Listed entries:
========================

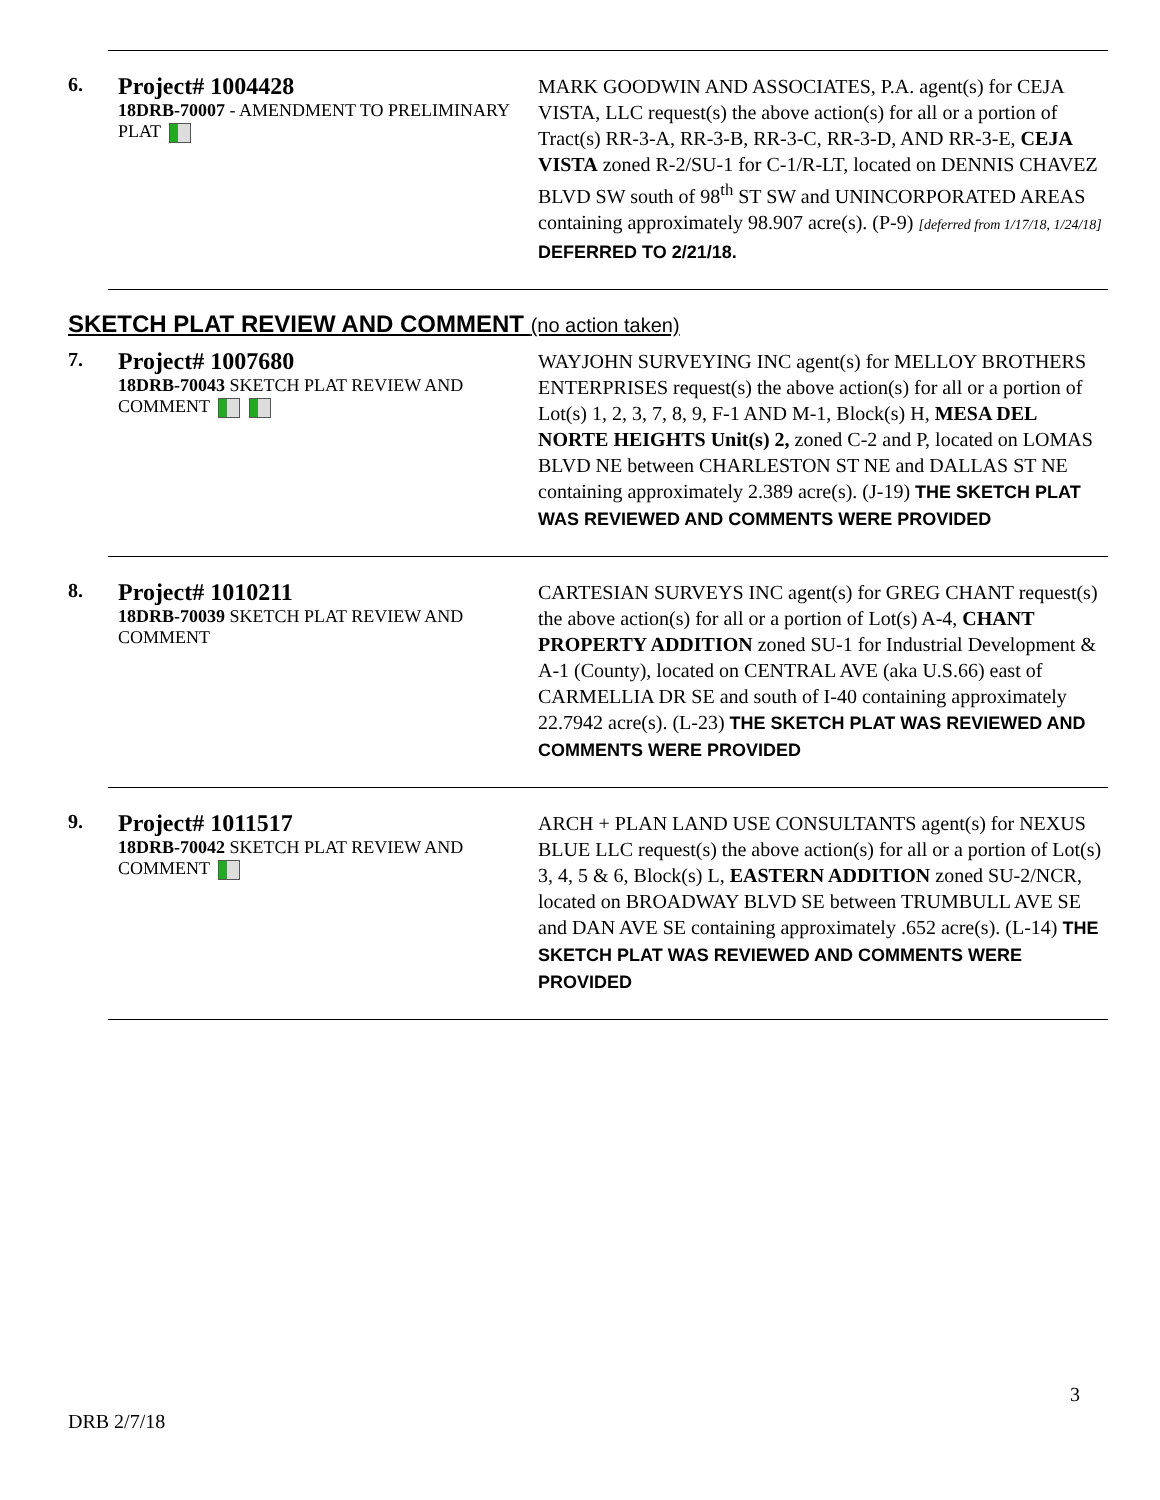6.
Project# 1004428
18DRB-70007 - AMENDMENT TO PRELIMINARY PLAT
MARK GOODWIN AND ASSOCIATES, P.A. agent(s) for CEJA VISTA, LLC request(s) the above action(s) for all or a portion of Tract(s) RR-3-A, RR-3-B, RR-3-C, RR-3-D, AND RR-3-E, CEJA VISTA zoned R-2/SU-1 for C-1/R-LT, located on DENNIS CHAVEZ BLVD SW south of 98<sup>th</sup> ST SW and UNINCORPORATED AREAS containing approximately 98.907 acre(s). (P-9) [deferred from 1/17/18, 1/24/18] DEFERRED TO 2/21/18.
SKETCH PLAT REVIEW AND COMMENT (no action taken)
7.
Project# 1007680
18DRB-70043 SKETCH PLAT REVIEW AND COMMENT
WAYJOHN SURVEYING INC agent(s) for MELLOY BROTHERS ENTERPRISES request(s) the above action(s) for all or a portion of Lot(s) 1, 2, 3, 7, 8, 9, F-1 AND M-1, Block(s) H, MESA DEL NORTE HEIGHTS Unit(s) 2, zoned C-2 and P, located on LOMAS BLVD NE between CHARLESTON ST NE and DALLAS ST NE containing approximately 2.389 acre(s). (J-19) THE SKETCH PLAT WAS REVIEWED AND COMMENTS WERE PROVIDED
8.
Project# 1010211
18DRB-70039 SKETCH PLAT REVIEW AND COMMENT
CARTESIAN SURVEYS INC agent(s) for GREG CHANT request(s) the above action(s) for all or a portion of Lot(s) A-4, CHANT PROPERTY ADDITION zoned SU-1 for Industrial Development & A-1 (County), located on CENTRAL AVE (aka U.S.66) east of CARMELLIA DR SE and south of I-40 containing approximately 22.7942 acre(s). (L-23) THE SKETCH PLAT WAS REVIEWED AND COMMENTS WERE PROVIDED
9.
Project# 1011517
18DRB-70042 SKETCH PLAT REVIEW AND COMMENT
ARCH + PLAN LAND USE CONSULTANTS agent(s) for NEXUS BLUE LLC request(s) the above action(s) for all or a portion of Lot(s) 3, 4, 5 & 6, Block(s) L, EASTERN ADDITION zoned SU-2/NCR, located on BROADWAY BLVD SE between TRUMBULL AVE SE and DAN AVE SE containing approximately .652 acre(s). (L-14) THE SKETCH PLAT WAS REVIEWED AND COMMENTS WERE PROVIDED
3
DRB 2/7/18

========================

Work to be completed: Print all the material above exactly, and drop the images.

Your solution:
6.
Project# 1004428
18DRB-70007 - AMENDMENT TO PRELIMINARY PLAT
MARK GOODWIN AND ASSOCIATES, P.A. agent(s) for CEJA VISTA, LLC request(s) the above action(s) for all or a portion of Tract(s) RR-3-A, RR-3-B, RR-3-C, RR-3-D, AND RR-3-E, CEJA VISTA zoned R-2/SU-1 for C-1/R-LT, located on DENNIS CHAVEZ BLVD SW south of 98<sup>th</sup> ST SW and UNINCORPORATED AREAS containing approximately 98.907 acre(s). (P-9) [deferred from 1/17/18, 1/24/18] DEFERRED TO 2/21/18.
SKETCH PLAT REVIEW AND COMMENT (no action taken)
7.
Project# 1007680
18DRB-70043 SKETCH PLAT REVIEW AND COMMENT
WAYJOHN SURVEYING INC agent(s) for MELLOY BROTHERS ENTERPRISES request(s) the above action(s) for all or a portion of Lot(s) 1, 2, 3, 7, 8, 9, F-1 AND M-1, Block(s) H, MESA DEL NORTE HEIGHTS Unit(s) 2, zoned C-2 and P, located on LOMAS BLVD NE between CHARLESTON ST NE and DALLAS ST NE containing approximately 2.389 acre(s). (J-19) THE SKETCH PLAT WAS REVIEWED AND COMMENTS WERE PROVIDED
8.
Project# 1010211
18DRB-70039 SKETCH PLAT REVIEW AND COMMENT
CARTESIAN SURVEYS INC agent(s) for GREG CHANT request(s) the above action(s) for all or a portion of Lot(s) A-4, CHANT PROPERTY ADDITION zoned SU-1 for Industrial Development & A-1 (County), located on CENTRAL AVE (aka U.S.66) east of CARMELLIA DR SE and south of I-40 containing approximately 22.7942 acre(s). (L-23) THE SKETCH PLAT WAS REVIEWED AND COMMENTS WERE PROVIDED
9.
Project# 1011517
18DRB-70042 SKETCH PLAT REVIEW AND COMMENT
ARCH + PLAN LAND USE CONSULTANTS agent(s) for NEXUS BLUE LLC request(s) the above action(s) for all or a portion of Lot(s) 3, 4, 5 & 6, Block(s) L, EASTERN ADDITION zoned SU-2/NCR, located on BROADWAY BLVD SE between TRUMBULL AVE SE and DAN AVE SE containing approximately .652 acre(s). (L-14) THE SKETCH PLAT WAS REVIEWED AND COMMENTS WERE PROVIDED
3
DRB 2/7/18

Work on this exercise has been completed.